MLLP Inbound Message Processing Degradation

Incident Report for Redox

Postmortem

Root cause

On Monday 10/4, ongoing infrastructure scalability tasks inadvertently caused increased DNS lookups by services between 2:41PM CT and 7:00PM CT.

What Happened?

DNS performance degradation led to application services degrading as a result. We reverted partial changes on Monday (10/4) evening, which immediately improved performance. As volume increased we experienced a more severe degradation on Tuesday 10/5. Reverting all changes deployed between 2:41PM CT and 7:00PM CT on Monday 10/4 resolved DNS lookup performance, and returned message processing to normal speed.

Impact on customers

Customers with high-volume MLLP feeds experienced messages queueing up on the HCO side due to a sporadic increased latency for all HTTP requests requiring DNS resolution on the order of seconds (5-10).

Learnings / Follow-ups

Internal teams are evaluating technology which allows us to improve our testing and alerting on network degradation.

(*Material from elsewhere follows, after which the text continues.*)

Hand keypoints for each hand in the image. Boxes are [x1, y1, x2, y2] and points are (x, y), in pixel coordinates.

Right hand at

Posted Oct 15, 2021 - 15:05 CDT

Resolved

This incident has been resolved.

Posted Oct 05, 2021 - 16:45 CDT

Monitoring

A fix has been implemented and we are monitoring the results.

Posted Oct 05, 2021 - 12:13 CDT

Identified

The issue has been identified and a fix is being implemented.

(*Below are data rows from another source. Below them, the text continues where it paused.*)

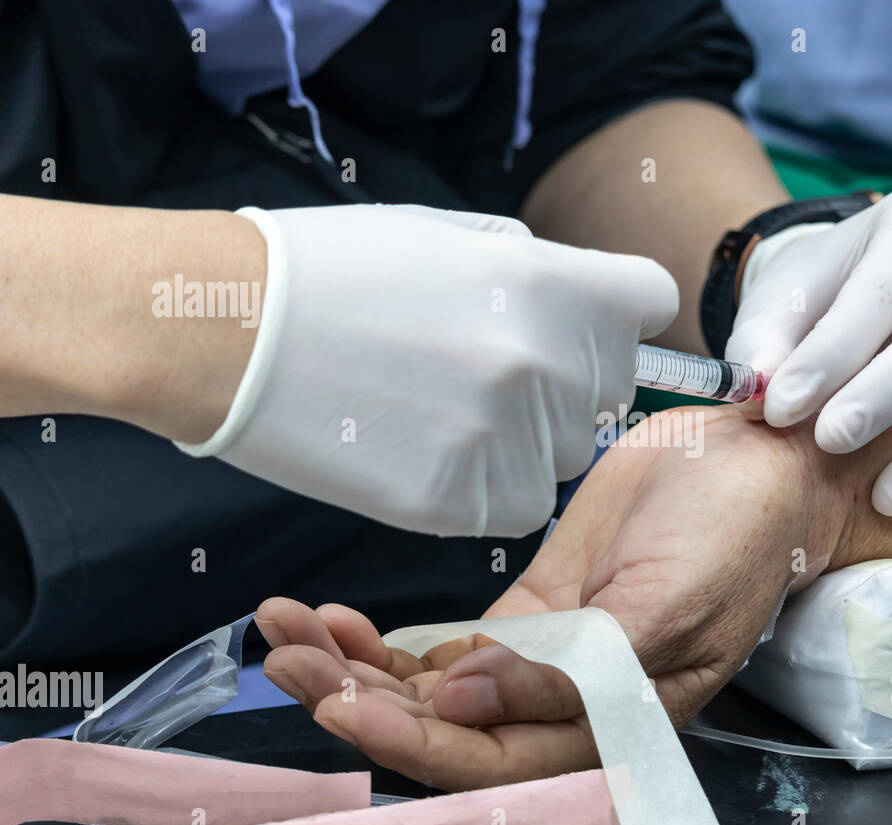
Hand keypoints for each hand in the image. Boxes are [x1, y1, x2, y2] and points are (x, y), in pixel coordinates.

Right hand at [177, 204, 677, 536]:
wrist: (229, 328)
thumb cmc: (333, 270)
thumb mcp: (453, 239)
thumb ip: (538, 276)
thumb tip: (585, 310)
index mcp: (553, 282)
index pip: (650, 301)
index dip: (617, 313)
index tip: (585, 324)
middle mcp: (547, 361)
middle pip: (610, 391)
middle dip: (565, 385)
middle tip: (484, 372)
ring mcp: (507, 436)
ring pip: (564, 458)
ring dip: (524, 443)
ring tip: (442, 411)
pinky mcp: (461, 501)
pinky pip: (515, 506)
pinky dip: (485, 488)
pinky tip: (426, 452)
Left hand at [258, 406, 847, 789]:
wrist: (757, 462)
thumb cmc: (735, 535)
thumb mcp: (662, 605)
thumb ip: (570, 668)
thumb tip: (465, 702)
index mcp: (608, 724)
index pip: (490, 760)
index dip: (409, 742)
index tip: (338, 699)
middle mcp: (566, 707)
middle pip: (443, 732)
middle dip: (356, 700)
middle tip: (282, 656)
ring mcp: (541, 660)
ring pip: (430, 692)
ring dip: (354, 669)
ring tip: (283, 630)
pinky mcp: (530, 614)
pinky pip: (443, 648)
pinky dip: (384, 641)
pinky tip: (335, 620)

Posted Oct 05, 2021 - 11:50 CDT

Update

We are continuing to investigate this issue.

Posted Oct 05, 2021 - 11:50 CDT

Update

In addition to MLLP Routing we are experiencing a delay within our dashboard.

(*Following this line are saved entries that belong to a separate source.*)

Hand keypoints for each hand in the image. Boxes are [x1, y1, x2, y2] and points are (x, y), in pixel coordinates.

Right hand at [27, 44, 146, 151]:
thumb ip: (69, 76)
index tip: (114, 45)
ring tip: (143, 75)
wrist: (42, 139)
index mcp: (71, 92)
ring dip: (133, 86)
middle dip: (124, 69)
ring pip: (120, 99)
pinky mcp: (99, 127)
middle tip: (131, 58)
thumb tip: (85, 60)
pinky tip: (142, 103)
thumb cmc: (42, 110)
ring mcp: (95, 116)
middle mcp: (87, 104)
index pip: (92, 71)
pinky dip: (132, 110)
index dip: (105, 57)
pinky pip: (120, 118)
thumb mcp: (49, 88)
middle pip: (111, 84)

Posted Oct 05, 2021 - 10:40 CDT

Update

We are continuing to investigate this issue.

Posted Oct 05, 2021 - 10:37 CDT

Investigating

We are currently experiencing an issue with our inbound MLLP processing. We are actively investigating and should have an update shortly. If you have any questions please contact support@redoxengine.com.

Posted Oct 05, 2021 - 10:34 CDT

This incident affected: Traffic Processing and Dashboard Tools.